Gatlinburg and Pigeon Forge, Tennessee, are extremely family friendly. There are a plethora of shows, shops, activities, and dining options that the whole family can go to and enjoy. Many different groups and organizations also find Gatlinburg and Pigeon Forge to be hospitable and fun places to hold conventions and other gatherings. As a result of this incredible popularity, it can be a crowded place sometimes.
Family outings, especially with little ones, always have the potential to turn bad fast, and if you have more than one little one, the chances increase! All it takes is for Mom to assume Susan is holding Dad’s hand, and Dad to assume that Susan is holding Mom’s hand for little Susan to wonder off or be left.
Just a year ago, I had four children ages 5 and under. This meant my eldest was 5, I had two three year olds, and a babe in arms. One of my three year olds was also a wanderer. So I devised a plan should the worst case scenario ever occur. Hopefully you will find a few of these tips to be helpful.
Color Coordinate: When our family goes to Dollywood, the Ripley’s Aquarium, or even if we are just going to visit shops, we dress our children in the same color, and we try not to pick a color that could be in mass that day (i.e. – red or blue on the 4th of July, green on St. Patty’s Day, etc.). This makes it easier for us when we are doing a quick scan. If we are going somewhere really crowded, i.e. – the airport on Christmas Eve, I put them in matching shirts that have the number of their birth order on the back (thank goodness the kids love them). This way if someone snatches one, it may be a little more obvious to those around us. (One can hope, right?)
Shirt Tells: We can teach our children all the necessary information: parents’ names, phone numbers, addresses, etc. But chances are, if they get lost, they will be too afraid to remember it all. I have one child that I do not think could even bring herself to speak if she were to get lost. Our answer to this potential problem was Shirt Tells. On an index card, we write the name of the child, our names and relationship to the child, our cell phone numbers, and their pediatrician’s number. I have one child with food allergies, and I also include this information on his card. I go over the card with each child, and then I safety pin it to the inside of their shirt tail. This way no one can see it, and it doesn’t fall out of a pocket.

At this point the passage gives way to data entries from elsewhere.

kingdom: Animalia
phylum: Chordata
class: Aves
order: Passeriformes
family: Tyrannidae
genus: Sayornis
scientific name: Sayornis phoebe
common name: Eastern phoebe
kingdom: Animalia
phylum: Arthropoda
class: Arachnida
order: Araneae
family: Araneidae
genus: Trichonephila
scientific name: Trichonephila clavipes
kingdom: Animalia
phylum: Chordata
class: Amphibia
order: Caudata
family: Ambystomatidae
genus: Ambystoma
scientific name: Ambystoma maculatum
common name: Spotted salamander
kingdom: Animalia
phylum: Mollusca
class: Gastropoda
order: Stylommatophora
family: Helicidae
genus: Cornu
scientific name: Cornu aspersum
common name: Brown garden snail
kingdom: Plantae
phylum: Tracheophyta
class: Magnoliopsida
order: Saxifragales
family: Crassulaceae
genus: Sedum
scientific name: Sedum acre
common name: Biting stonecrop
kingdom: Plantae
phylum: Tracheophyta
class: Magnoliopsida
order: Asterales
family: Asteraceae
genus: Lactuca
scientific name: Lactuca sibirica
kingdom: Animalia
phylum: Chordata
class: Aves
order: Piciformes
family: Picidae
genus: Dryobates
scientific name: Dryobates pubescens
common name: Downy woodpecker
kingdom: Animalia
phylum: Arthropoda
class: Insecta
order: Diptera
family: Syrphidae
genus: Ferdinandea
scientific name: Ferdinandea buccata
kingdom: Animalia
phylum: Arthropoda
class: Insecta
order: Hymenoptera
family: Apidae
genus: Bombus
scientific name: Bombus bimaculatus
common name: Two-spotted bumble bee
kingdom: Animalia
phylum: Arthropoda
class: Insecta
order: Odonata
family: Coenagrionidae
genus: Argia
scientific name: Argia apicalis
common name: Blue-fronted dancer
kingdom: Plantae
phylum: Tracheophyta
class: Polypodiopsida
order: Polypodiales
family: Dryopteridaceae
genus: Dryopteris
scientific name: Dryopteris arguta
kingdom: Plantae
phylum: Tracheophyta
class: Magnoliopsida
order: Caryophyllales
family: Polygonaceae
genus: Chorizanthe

I tell them, “If you get lost today, you will find a safe person, and show them your card so that they can call Mommy and Daddy, and we can come get you.” The card in their Shirt Tells all the necessary information.
Cell Phone Pictures: When we arrive at our destination, we take an individual picture of each child. I am not sure how well I will remember exactly what they are wearing or that they just got a new haircut if I am ever faced with one being lost. This way I don’t have too, and I can forward the picture to security or the police if necessary.
Safe People: The next thing we do upon arrival is to point out what a safe person is wearing. At Dollywood, we pointed out what the uniformed workers look like, when we are walking around the Parkway browsing shops, we show them where a cashier would be standing inside a store. We tell them that these are the people they are to immediately report to and show their Shirt Tell if they ever find that they are lost.
This really involves very little time, even for my crew of four. They are so accustomed to it now, that if we go to the zoo or the aquarium, they will remind me that they need Shirt Tells. And after all of this, we have a wonderful time with very little worry!